As expected, Craigslist generated more hits than the private classifieds.
The best offer, and the one we accepted, started with an email from one of the XYZ hits. In fact, of the three offers that we ended up receiving, each one originated from an email contact.
Step #5 – Sell the Car
Answer emails, texts, and phone calls from prospective buyers. Arrange to meet them in a safe place such as a mall parking lot so they can see the car in person. Ride along for test drives and be prepared for low ball offers. If you did your homework at the beginning you should have a good idea of how much the car is worth.
After a little negotiating we ended up selling the car for $1800, $36 above KBB value. The new owner will have to put some money into repairs, but they also are saving quite a bit by buying from those “sketchy” folks in the parking lot versus going to a car lot. I looked up the same year, make, and model car at dealerships around us and found one with similar mileage listed for $3800. Sure that could probably be haggled down a bit, but the buyers saved a boatload by doing their own legwork and dealing with us. We earned money by selling instead of trading. Everyone wins! Yay capitalism.
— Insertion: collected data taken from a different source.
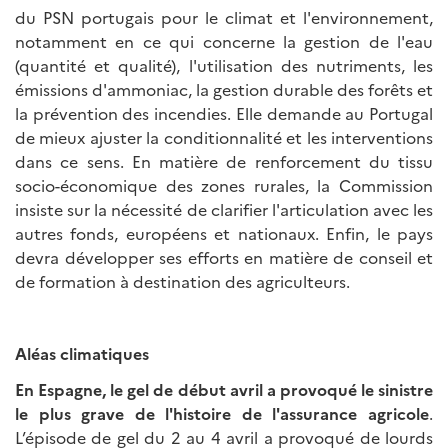
du PSN portugais pour le climat et l'environnement,
notamment en ce qui concerne la gestion de l'eau
(quantité et qualité), l'utilisation des nutriments, les
émissions d'ammoniac, la gestion durable des forêts et
la prévention des incendies. Elle demande au Portugal
de mieux ajuster la conditionnalité et les interventions
dans ce sens. En matière de renforcement du tissu
socio-économique des zones rurales, la Commission
insiste sur la nécessité de clarifier l'articulation avec les
autres fonds, européens et nationaux. Enfin, le pays
devra développer ses efforts en matière de conseil et
de formation à destination des agriculteurs.
Aléas climatiques
En Espagne, le gel de début avril a provoqué le sinistre
le plus grave de l'histoire de l'assurance agricole
.
L’épisode de gel du 2 au 4 avril a provoqué de lourds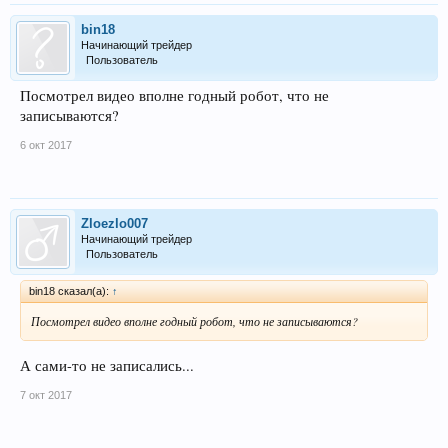
bin18
Начинающий трейдер
Пользователь
Посмотрел видео вполне годный робот, что не
записываются?
6 окт 2017
Zloezlo007
Начинающий трейдер
Пользователь
bin18 сказал(а):
↑
Посмотрел видео вполне годный робот, что не записываются?
А сами-то не записались...
7 окт 2017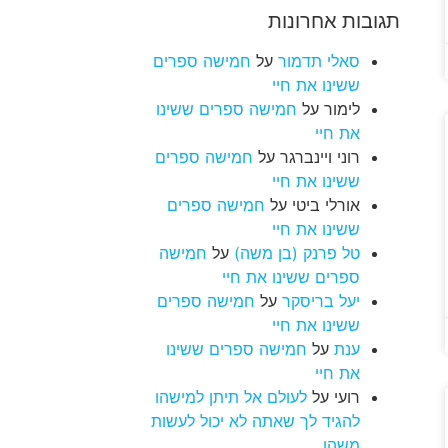
תגובות אחרונות
סאלי תדמור
על
חמישה ספרים
ששינו את חיי
לימור
על
חמישה ספרים ששינו
את חיי
רוני ויינברגר
על
חמישה ספרים
ששינו את חיי
אורלי ביטי
על
חמישה ספרים
ששינו את חיי
טל פרנק (בן משה)
על
חמישה
ספרים ששינו את חיי
יעל בריסקר
על
חמישה ספרים
ששינו את חיי
ענת
על
חמישה ספרים ששינו
את חיי
רועי
על
לעולם אל תיתן למישהו
להגיד לך שאתה לא יכול לעשות
משהו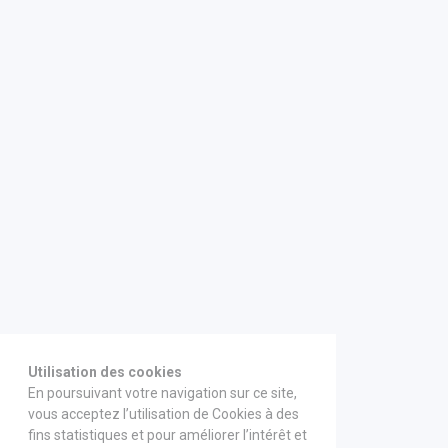
Utilisation des cookies
En poursuivant votre navigation sur ce site,
vous acceptez l’utilisation de Cookies à des
fins statistiques et pour améliorer l’intérêt et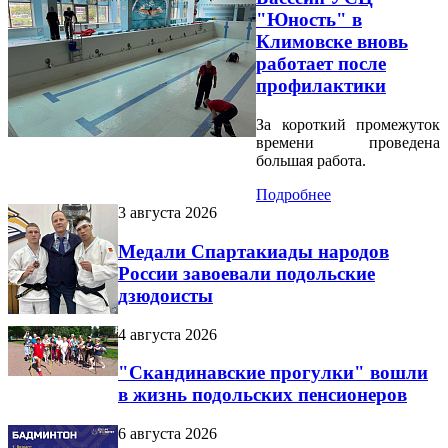
"Юность" в
Климовске вновь
работает после
профилактики
За короткий промежуток
времени проведена
большая работа.
Подробнее
3 августа 2026
Медали Спартакиады народов
России завоевали подольские
дзюдоисты
4 августа 2026
"Скандинавские прогулки" вошли
в жизнь подольских пенсионеров
6 августа 2026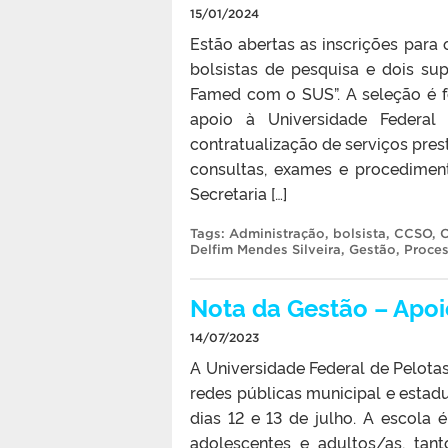
15/01/2024
Estão abertas as inscrições para 
bolsistas de pesquisa e dois su
Famed com o SUS”. A seleção é f
apoio à Universidade Federal 
contratualização de serviços pres
consultas, exames e procedimen
Secretaria […]
Tags:
Administração
,
bolsista
,
CCSO
,
C
Delfim Mendes Silveira
,
Gestão
,
Proces
Nota da Gestão – Apoi
14/07/2023
A Universidade Federal de Pelotas
redes públicas municipal e esta
dias 12 e 13 de julho. A escola 
adolescentes e adultos/as, tan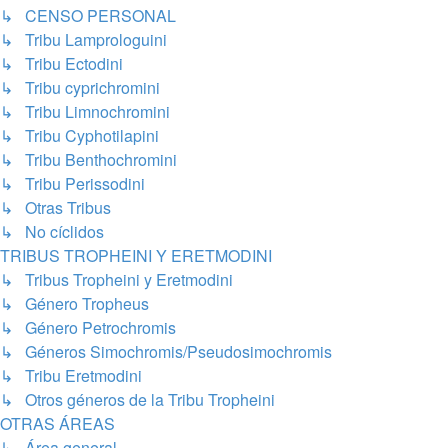
↳ CENSO PERSONAL
↳ Tribu Lamprologuini
↳ Tribu Ectodini
↳ Tribu cyprichromini
↳ Tribu Limnochromini
↳ Tribu Cyphotilapini
↳ Tribu Benthochromini
↳ Tribu Perissodini
↳ Otras Tribus
↳ No cíclidos
TRIBUS TROPHEINI Y ERETMODINI
↳ Tribus Tropheini y Eretmodini
↳ Género Tropheus
↳ Género Petrochromis
↳ Géneros Simochromis/Pseudosimochromis
↳ Tribu Eretmodini
↳ Otros géneros de la Tribu Tropheini
OTRAS ÁREAS
↳ Área general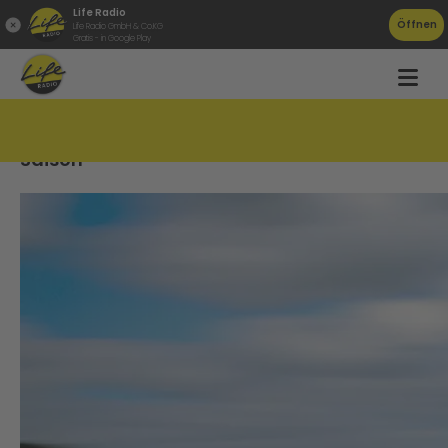
Life Radio
Öffnen
Life Radio GmbH & Co.KG
Gratis - in Google Play
Tipps zum perfekten Start in die Fahrrad-
Saison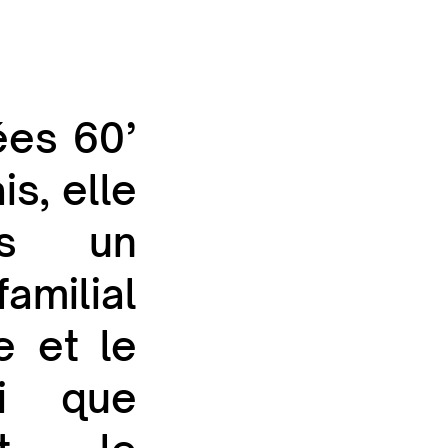
ées 60’
is, elle
ns un
milial
e et le
nsi que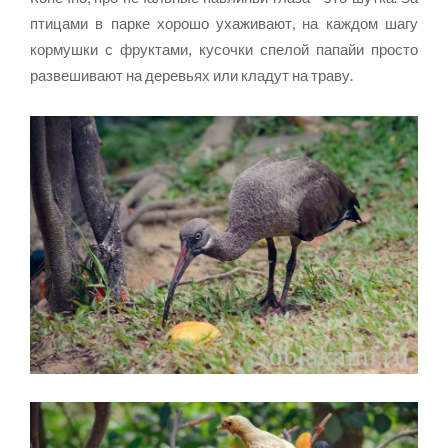
птицами в парке хорошо ухаживают, на каждом шагу
кормушки с фруктами, кусочки спелой папайи просто
развешивают на деревьях или кладут на траву.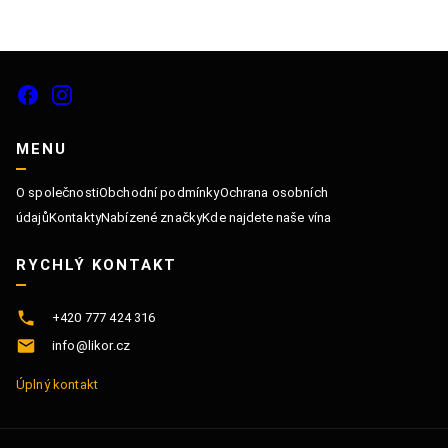
MENU
O společnosti
Obchodní podmínky
Ochrana osobních
údajů
Kontakty
Nabízené značky
Kde najdete naše vína
RYCHLÝ KONTAKT
+420 777 424 316
info@likor.cz
Úplný kontakt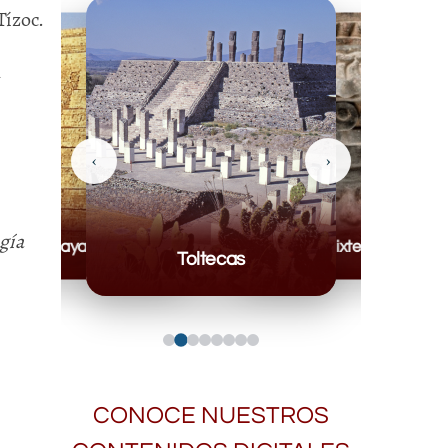
Tízoc.
n
‹
›
gía
Mayas
Mixteca
Toltecas
CONOCE NUESTROS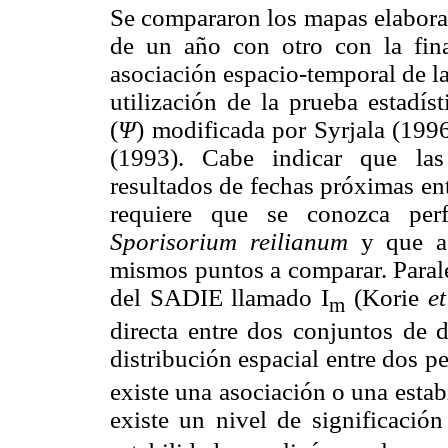
Se compararon los mapas elabora
de un año con otro con la fina
asociación espacio-temporal de l
utilización de la prueba estadí
(
Ψ
) modificada por Syrjala (199
(1993). Cabe indicar que las
resultados de fechas próximas en
requiere que se conozca perf
Sporisorium reilianum
y que ad
mismos puntos a comparar. Parale
del SADIE llamado I
(Korie
et
m
directa entre dos conjuntos de d
distribución espacial entre dos p
existe una asociación o una estab
existe un nivel de significació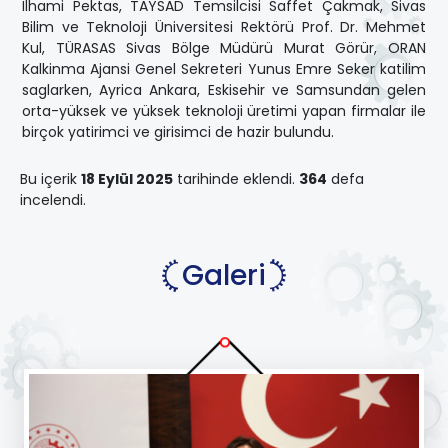
Ilhami Pektas, TAYSAD Temsilcisi Saffet Çakmak, Sivas
Bilim ve Teknoloji Üniversitesi Rektörü Prof. Dr. Mehmet
Kul, TÜRASAS Sivas Bölge Müdürü Murat Görür, ORAN
Kalkinma Ajansi Genel Sekreteri Yunus Emre Seker katilim
saglarken, Ayrica Ankara, Eskisehir ve Samsundan gelen
orta-yüksek ve yüksek teknoloji üretimi yapan firmalar ile
birçok yatirimci ve girisimci de hazir bulundu.
Bu içerik
18 Eylül 2025
tarihinde eklendi.
364
defa
incelendi.
Galeri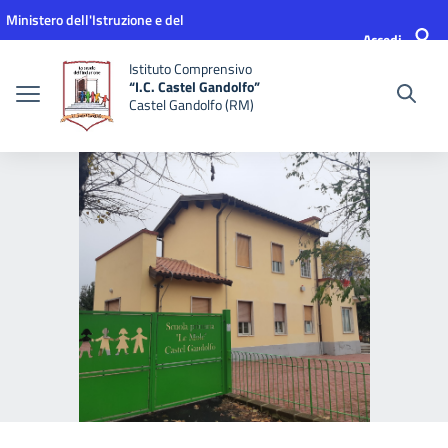
Vai ai contenuti
Vai al menu di navigazione
Vai al footer
Ministero dell'Istruzione e del
Accedi
Merito
Istituto Comprensivo
“I.C. Castel Gandolfo”
Castel Gandolfo (RM)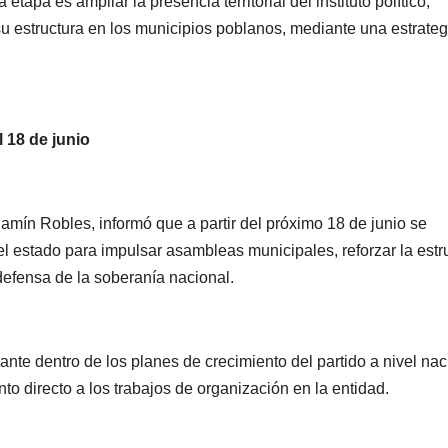
tapa es ampliar la presencia territorial del instituto político,
 su estructura en los municipios poblanos, mediante una estrateg
PORTADA
TENDENCIA
VIDA │ ESTILO
TENDENCIA
VIDA 
l 18 de junio
Carmelitas
Oreo® 
Café, el sabor
lanzan
jamín Robles, informó que a partir del próximo 18 de junio se
tradicional
edició
04/08/2026
VERÓNICA
30/07/2026
el estado para impulsar asambleas municipales, reforzar la estr
que conquista
limita
ANDRADE CRUZ
ANDRADE CRU
 defensa de la soberanía nacional.
a los visitantes
Méxic
de Ixtapa-
te dentro de los planes de crecimiento del partido a nivel nac
Zihuatanejo
to directo a los trabajos de organización en la entidad.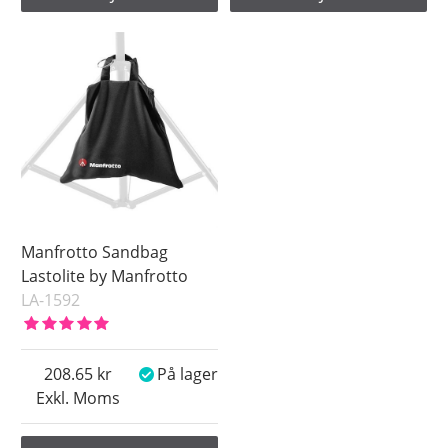
Manfrotto Sandbag
Lastolite by Manfrotto
LA-1592
208.65
På lager
Exkl. Moms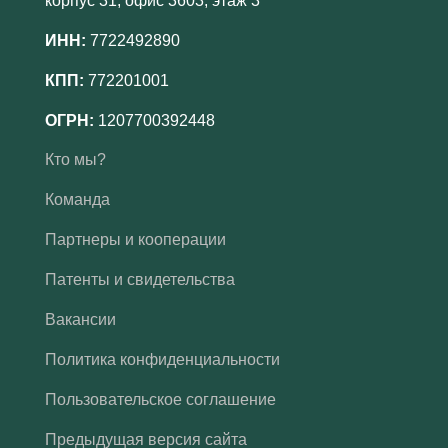
корпус 31, офис 3603, этаж 3
ИНН:
7722492890
КПП:
772201001
ОГРН:
1207700392448
Кто мы?
Команда
Партнеры и кооперации
Патенты и свидетельства
Вакансии
Политика конфиденциальности
Пользовательское соглашение
Предыдущая версия сайта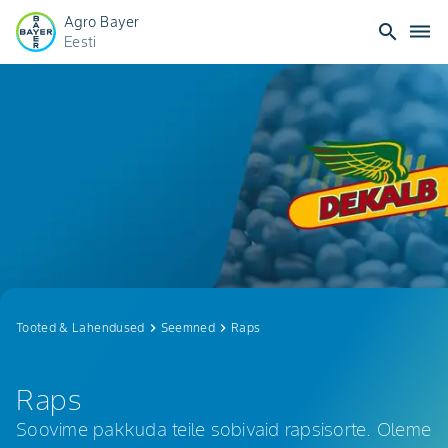
Agro Bayer
search
dehaze
Eesti
Dekalb
Raps
Tooted & Lahendused
keyboard_arrow_right
Seemned
keyboard_arrow_right
Raps
Raps
Soovime pakkuda teile sobivaid rapsisorte. Oleme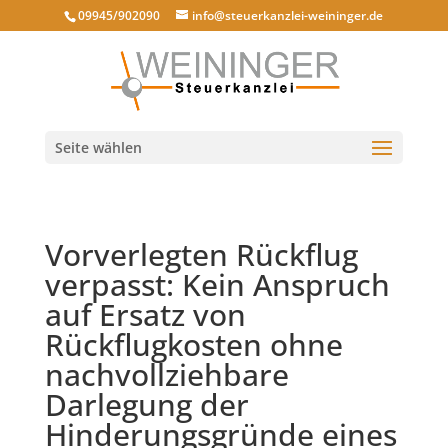
09945/902090
info@steuerkanzlei-weininger.de
Seite wählen
Vorverlegten Rückflug
verpasst: Kein Anspruch
auf Ersatz von
Rückflugkosten ohne
nachvollziehbare
Darlegung der
Hinderungsgründe eines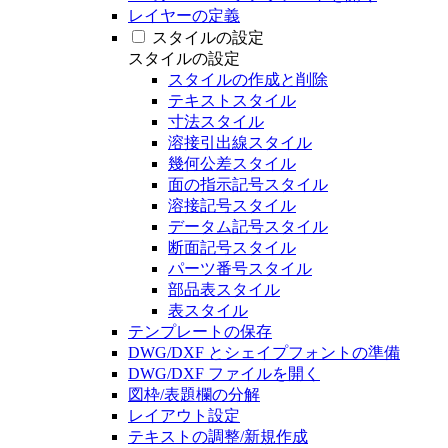
レイヤーの定義
スタイルの設定
スタイルの設定
スタイルの作成と削除
テキストスタイル
寸法スタイル
溶接引出線スタイル
幾何公差スタイル
面の指示記号スタイル
溶接記号スタイル
データム記号スタイル
断面記号スタイル
パーツ番号スタイル
部品表スタイル
表スタイル
テンプレートの保存
DWG/DXF とシェイプフォントの準備
DWG/DXF ファイルを開く
図枠/表題欄の分解
レイアウト設定
テキストの調整/新規作成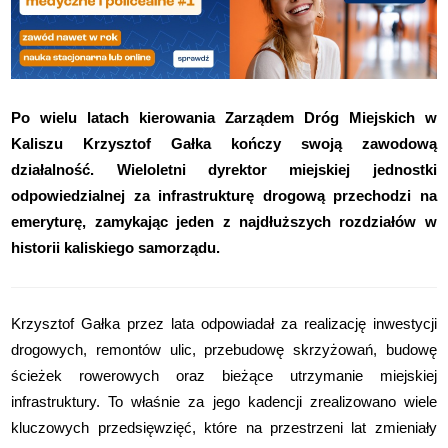
Po wielu latach kierowania Zarządem Dróg Miejskich w
Kaliszu Krzysztof Gałka kończy swoją zawodową
działalność. Wieloletni dyrektor miejskiej jednostki
odpowiedzialnej za infrastrukturę drogową przechodzi na
emeryturę, zamykając jeden z najdłuższych rozdziałów w
historii kaliskiego samorządu.
Krzysztof Gałka przez lata odpowiadał za realizację inwestycji
drogowych, remontów ulic, przebudowę skrzyżowań, budowę
ścieżek rowerowych oraz bieżące utrzymanie miejskiej
infrastruktury. To właśnie za jego kadencji zrealizowano wiele
kluczowych przedsięwzięć, które na przestrzeni lat zmieniały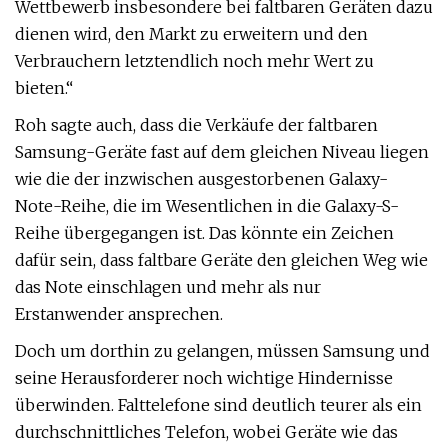
Wettbewerb insbesondere bei faltbaren Geräten dazu
dienen wird, den Markt zu erweitern und den
Verbrauchern letztendlich noch mehr Wert zu
bieten.“
Roh sagte auch, dass die Verkäufe der faltbaren
Samsung-Geräte fast auf dem gleichen Niveau liegen
wie die der inzwischen ausgestorbenen Galaxy-
Note-Reihe, die im Wesentlichen in die Galaxy-S-
Reihe übergegangen ist. Das könnte ein Zeichen
dafür sein, dass faltbare Geräte den gleichen Weg wie
das Note einschlagen und mehr als nur
Erstanwender ansprechen.
Doch um dorthin zu gelangen, müssen Samsung und
seine Herausforderer noch wichtige Hindernisse
überwinden. Falttelefone sind deutlich teurer als ein
durchschnittliches Telefon, wobei Geräte wie das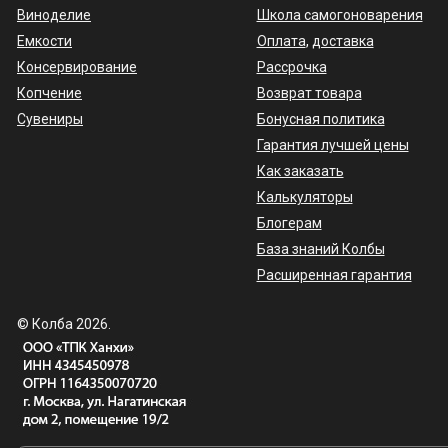
Виноделие
Школа самогоноварения
Емкости
Оплата
,
доставка
Консервирование
Рассрочка
Копчение
Возврат товара
Сувениры
Бонусная политика
Гарантия лучшей цены
Как заказать
Калькуляторы
Блогерам
База знаний Колбы
Расширенная гарантия
© Колба 2026.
Step #6 – Tie up loose ends
Make sure all paperwork is filled out properly when you exchange keys and money with the buyer. We filled out a simple bill of sale, a notice of sale, and the title. After the sale is done, mail the notice of sale to your secretary of state and notify your insurance company to stop coverage on the car.
We cleaned the car on Sunday, listed it on Monday, and had cash in hand on Thursday night. It is fun to take on new challenges with your spouse and I find that those challenges usually help strengthen a relationship. If we can sell a car, then you can too!